*** SUPPLIED INFORMATION Section Begins ***

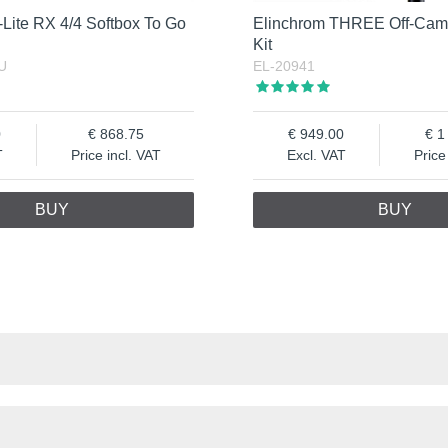
Lite RX 4/4 Softbox To Go
Elinchrom THREE Off-Cam
Kit
U
EL-20941
0
868.75
949.00
1
T
Price incl. VAT
Excl. VAT
Price
BUY
BUY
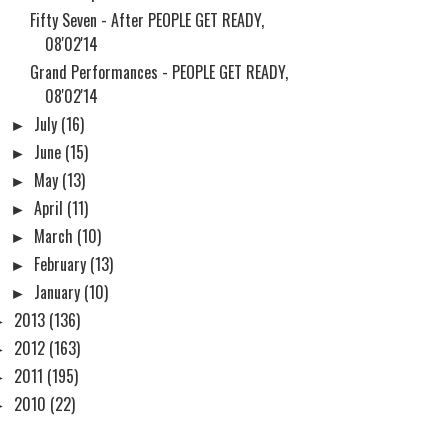
Fifty Seven - After PEOPLE GET READY,
08'02'14
Grand Performances - PEOPLE GET READY,
08'02'14
►
July
(16)
►
June
(15)
►
May
(13)
►
April
(11)
►
March
(10)
►
February
(13)
►
January
(10)
►
2013
(136)
►
2012
(163)
►
2011
(195)
►
2010
(22)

*** SUPPLIED INFORMATION Section Ends ***

INSTRUCTION: Could you set down every entry above exactly as it stands, with no images?

TASK ANSWER:
Lite RX 4/4 Softbox To Go
Elinchrom THREE Off-Cam
Kit
U
EL-20941
0
868.75
949.00
1
T
Price incl. VAT
Excl. VAT
Price
BUY
BUY
Fifty Seven - After PEOPLE GET READY,
08'02'14
Grand Performances - PEOPLE GET READY,
08'02'14
►
July
(16)
►
June
(15)
►
May
(13)
►
April
(11)
►
March
(10)
►
February
(13)
►
January
(10)
►
2013
(136)
►
2012
(163)
►
2011
(195)
►
2010
(22)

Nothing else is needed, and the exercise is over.